Before prejudging such a situation, it is useful to determine all possible controls that could be applied to the situation. Each of the noise control procedures shown in Figure 5 can contribute to reducing ambient noise levels. The basic source of noise will be located on that part of the machine from where the input of vibration energy originates.
Consequently, any treatment that can reduce such build-up of the reverberant sound field, such as the use of sound.
Noise Control by Planning and
Maintenance
Neighboring residents often see the facility from the back or side instead of the front. With all noise control issues, it is almost invariably cheaper to incorporate mitigation measures at the outset rather than later. The solution would have been to install ceilings for the offices, which would have made it possible to realize the full performance of the partitions.
On the other hand, if noise had been taken into account at the design stage, the problem would not have arisen and the total cost of the system would probably not have been higher. Noise control by planning is probably the least spectacular form of noise control, but in many cases it is the most effective form. Maintenance After noise control through planning, noise control through maintenance is probably the most neglected area.
Increased noise levels or vibration levels from cars can be used as a guide to the condition of the car and should be interpreted.
Noise Control at Source
An example of the former was replacing a milling process with weld preparation on diesel engine cylinder blocks. Changing cam profiles to avoid step changes in acceleration is an example of the first process. Ironically, in many of the cases where this has occurred, soft materials have been found under the same circumstances to reduce wear.
Stick-Slip Friction Here, the sound is produced by the alternating sliding and sticking of the two contact surfaces, causing the structure to sound. In many cases lubrication of the process, the simplest way to reduce noise, is not an acceptable solution. Hydraulic effects Noise from hydraulic effects is related to the design of the motors, pumps, valves and other components in the system.
This is due to fluctuations in the airflow over the fan blades or louver as it passes through the ducts caused by the other component.
Enclosures, Barriers and Cladding
However, high-frequency radiation is better controlled by screening, and a more pronounced cut-off will be detected on the quiet side of the barrier. It can be established that the insertion loss of a barrier will be a function of the Fresnel number (2.δ/λ), and the relationship between screening effect and path difference is illustrated in fig. 2. It will thus be clear that the sound energy reaching the observer will be the sum of the total energy received along these three paths.
What is the resulting screening effect if the centerline of the screen is 1 meter from the line connecting the source and the observer?
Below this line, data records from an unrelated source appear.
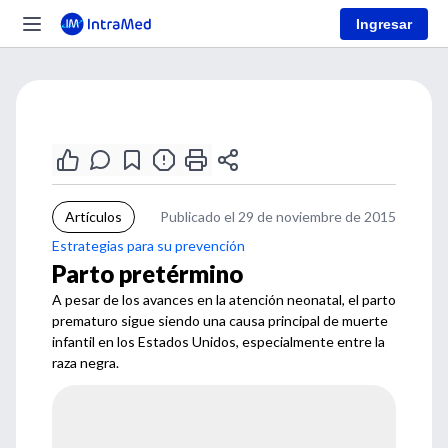
Ingresar
Artículos
Publicado el 29 de noviembre de 2015
Estrategias para su prevención
Parto pretérmino
A pesar de los avances en la atención neonatal, el parto
prematuro sigue siendo una causa principal de muerte
infantil en los Estados Unidos, especialmente entre la
raza negra.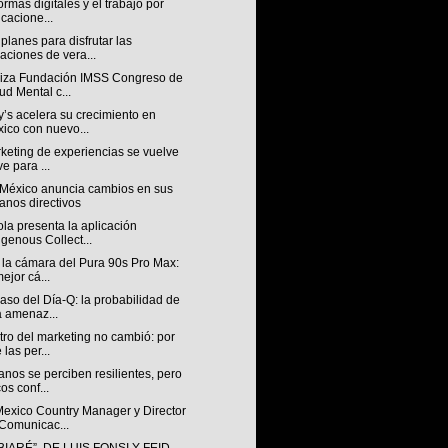
ormas digitales y el trabajo por
icacione...
planes para disfrutar las
aciones de vera...
iza Fundación IMSS Congreso de
ud Mental c...
’s acelera su crecimiento en
ico con nuevo...
keting de experiencias se vuelve
ve para ...
México anuncia cambios en sus
anos directivos
la presenta la aplicación
igenous Collect...
 la cámara del Pura 90s Pro Max:
mejor cá...
aso del Día-Q: la probabilidad de
 amenaz...
tro del marketing no cambió: por
 las per...
nos se perciben resilientes, pero
os conf...
exico Country Manager y Director
Comunicac...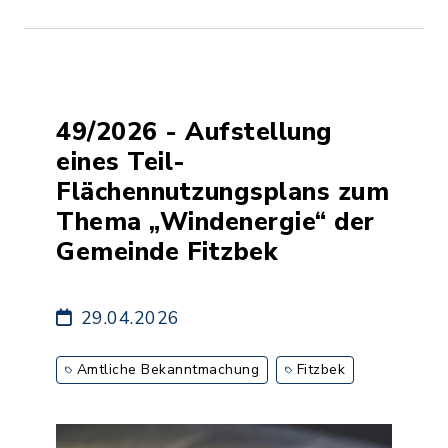
49/2026 - Aufstellung
eines Teil-
Flächennutzungsplans zum
Thema „Windenergie“ der
Gemeinde Fitzbek
29.04.2026
Amtliche Bekanntmachung
Fitzbek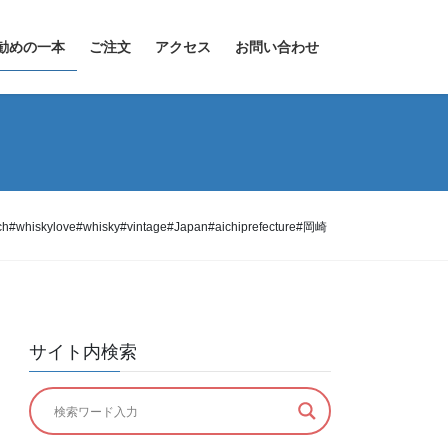
勧めの一本
ご注文
アクセス
お問い合わせ
ylove#whisky#vintage#Japan#aichiprefecture#岡崎
サイト内検索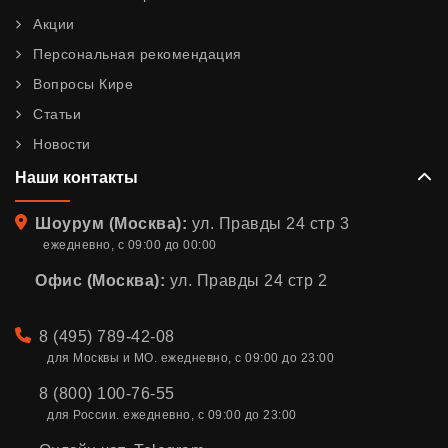
Акции
Персональная рекомендация
Вопросы Кире
Статьи
Новости
Наши контакты
Адрес
Шоурум (Москва):
ул. Правды 24 стр 3
ежедневно, с 09:00 до 00:00
Офис (Москва):
ул. Правды 24 стр 2
Телефон
8 (495) 789-42-08
для Москвы и МО. ежедневно, с 09:00 до 23:00
8 (800) 100-76-55
для России. ежедневно, с 09:00 до 23:00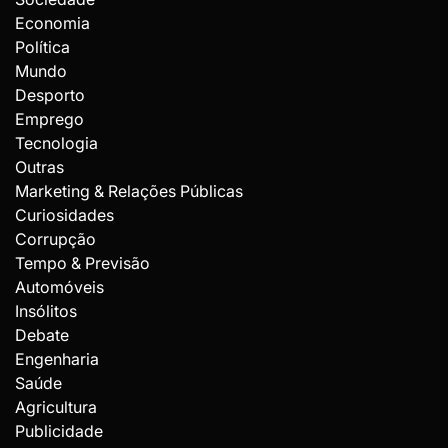
Economia
Política
Mundo
Desporto
Emprego
Tecnologia
Outras
Marketing & Relações Públicas
Curiosidades
Corrupção
Tempo & Previsão
Automóveis
Insólitos
Debate
Engenharia
Saúde
Agricultura
Publicidade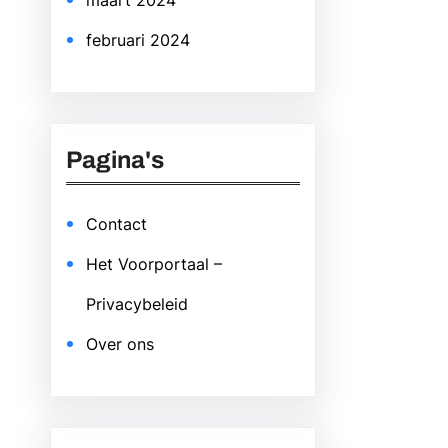
maart 2024
februari 2024
Pagina's
Contact
Het Voorportaal –
Privacybeleid
Over ons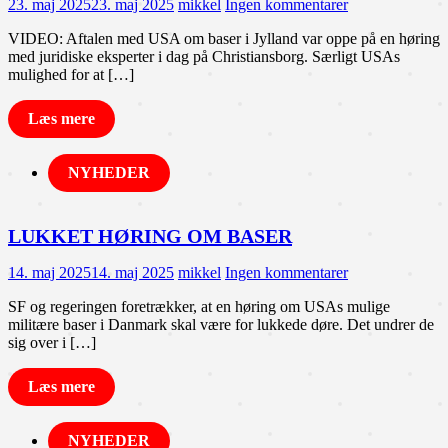
23. maj 2025
23. maj 2025
mikkel
Ingen kommentarer
VIDEO: Aftalen med USA om baser i Jylland var oppe på en høring
med juridiske eksperter i dag på Christiansborg. Særligt USAs
mulighed for at […]
Læs mere
NYHEDER
LUKKET HØRING OM BASER
14. maj 2025
14. maj 2025
mikkel
Ingen kommentarer
SF og regeringen foretrækker, at en høring om USAs mulige
militære baser i Danmark skal være for lukkede døre. Det undrer de
sig over i […]
Læs mere
NYHEDER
In a situation like this, or when it is necessary to control sound reflected from a shielding structure, it will be necessary to consider the use of an acoustically absorbent treatment on the side of the shield exposed to the sound field. In semi-reflective environments, for example a large workshop, much of the sound will reach the observer behind a screen through reflection from the internal building surfaces.
Consequently, the use of screening for effective noise control will normally be limited to cases where the direct component of the sound field is dominant.